Extrinsic Value Definition: Day Trading Terminology
Because options are most often priced directly on mathematical models of the underlying stock’s current and historical price (the intrinsic value), the extrinsic value is a measure of the decay in value of an option as it nears its expiration date. The longer an option has until expiration, the greater the chance that at some point in time it will increase in value and be exercised (assuming American style options).
Extrinsic Value and Time Decay
The decay of an option’s value with time is an integral feature of derivatives trading, and is one of the most important measures alongside it the historical price path of the underlying equity. The historical variance of a stock’s price will also play a role in the extrinsic value of its options, as it will contribute to the estimates concerning the potential for price movement within the lifetime of the option.
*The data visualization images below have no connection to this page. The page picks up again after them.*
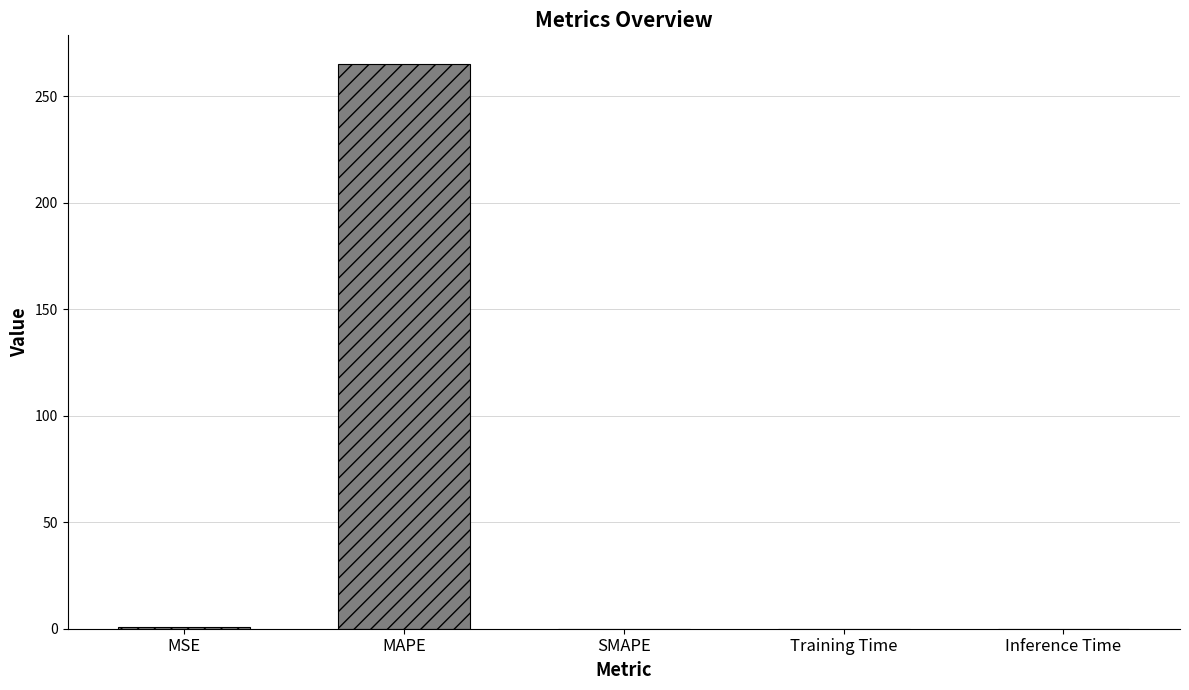

What is the average value?

53.2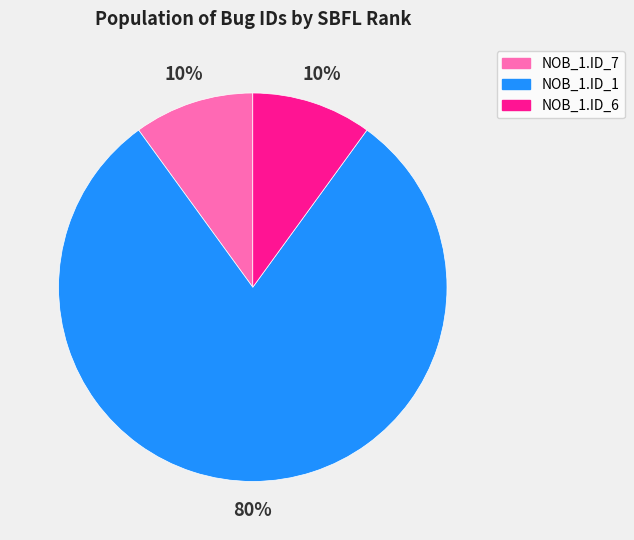

To the nearest percent, what is the difference between the largest and smallest slice percentages?

70%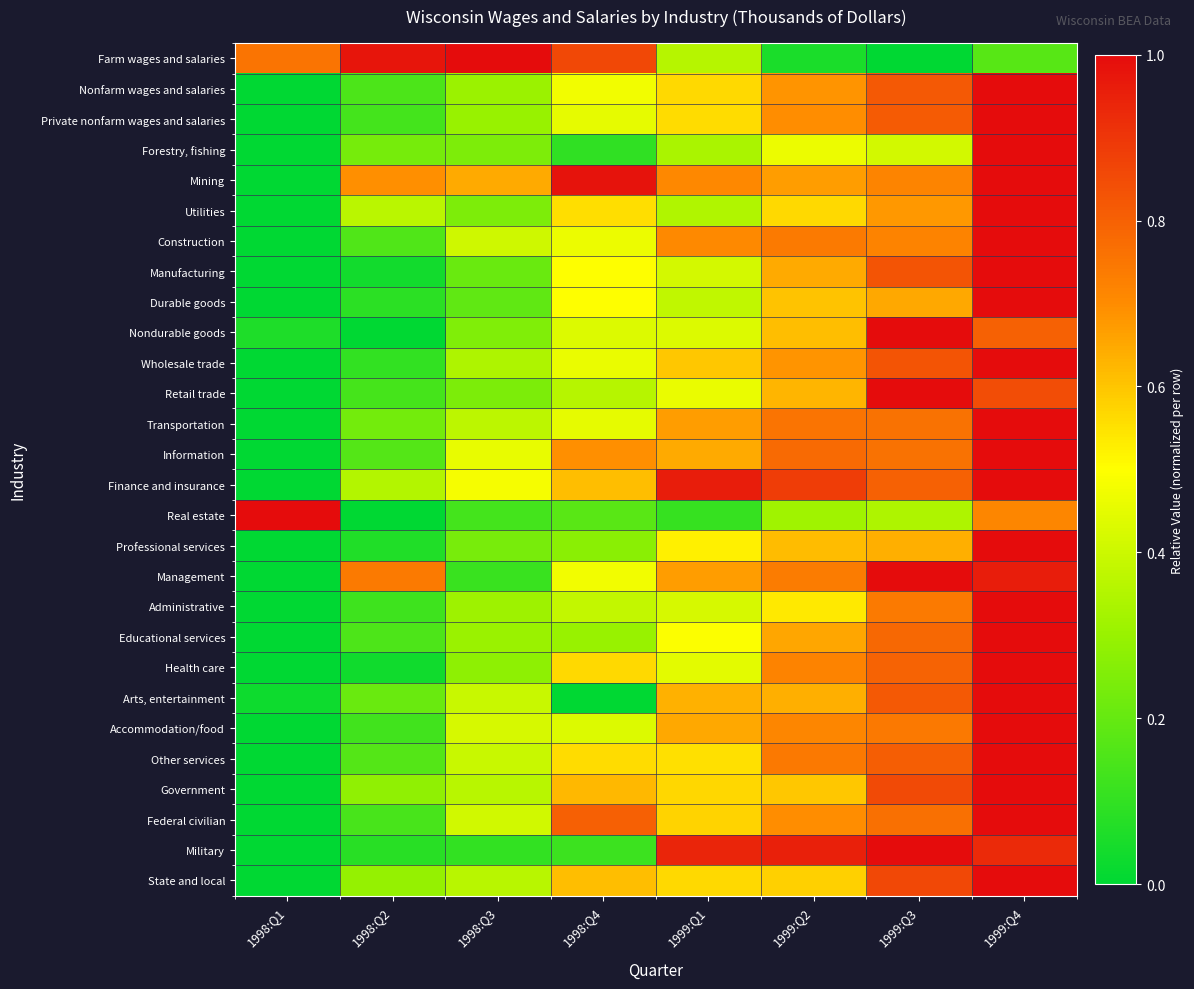

Rank the series at 1999:Q3 from lowest to highest value.

Farm wages and salaries, Real estate, Forestry, fishing, Professional services, Durable goods, Utilities, Mining, Construction, Administrative, Accommodation/food, Information, Transportation, Federal civilian, Educational services, Health care, Finance and insurance, Other services, Private nonfarm wages and salaries, Nonfarm wages and salaries, Arts, entertainment, Wholesale trade, Manufacturing, Government, State and local, Nondurable goods, Retail trade, Management, Military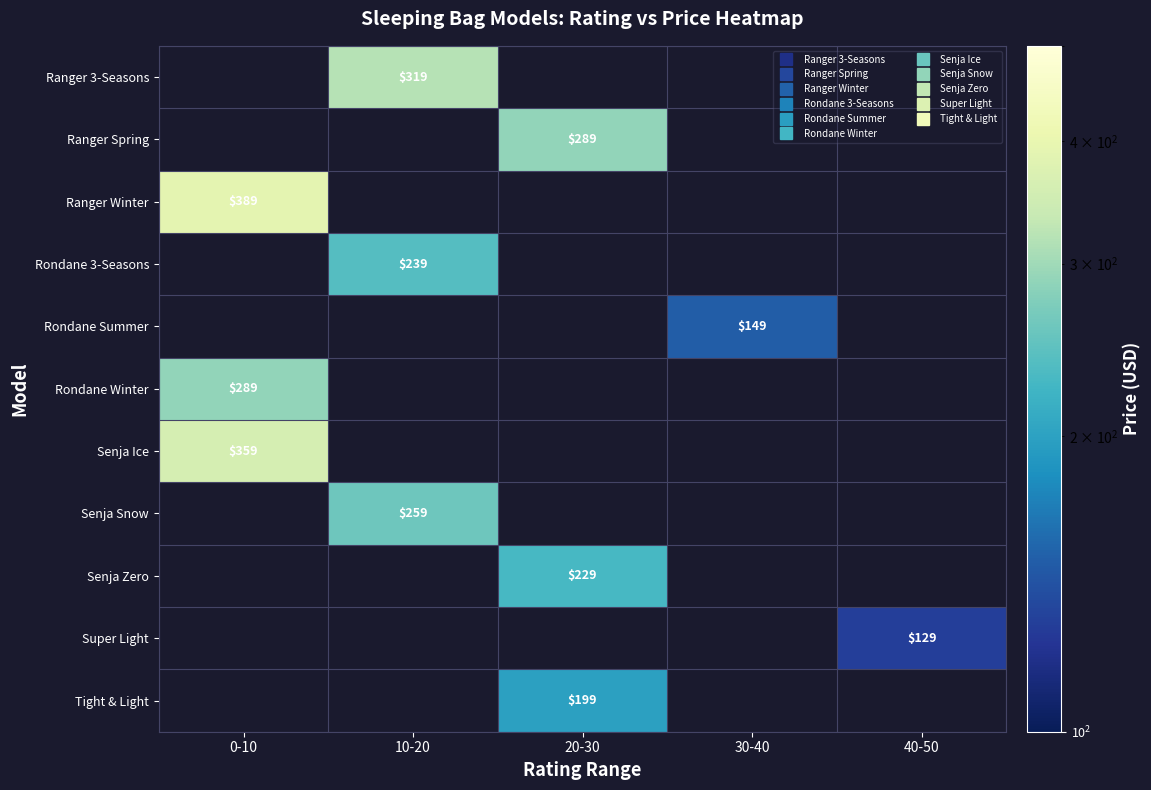

How many values in Tight & Light are above zero?

1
Other Factors Affecting Extrinsic Value
There are a number of other factors besides the decay of value with time that can lead to an extrinsic value.
For example, an illiquid market could lead to significantly divergent prices, as could a significant event whose relevance is disputed among market participants. Whatever the cause of a certain extrinsic value, the general pricing of options makes it noteworthy when there is a divergence of prices.
Any trader who wishes to trade in the derivatives market needs to be aware of how options are priced intrinsically, and how the extrinsic value of an option can diverge from that price. Any extrinsic value that cannot be tied directly to the time decay of an option’s intrinsic value represents a potential trading opportunity.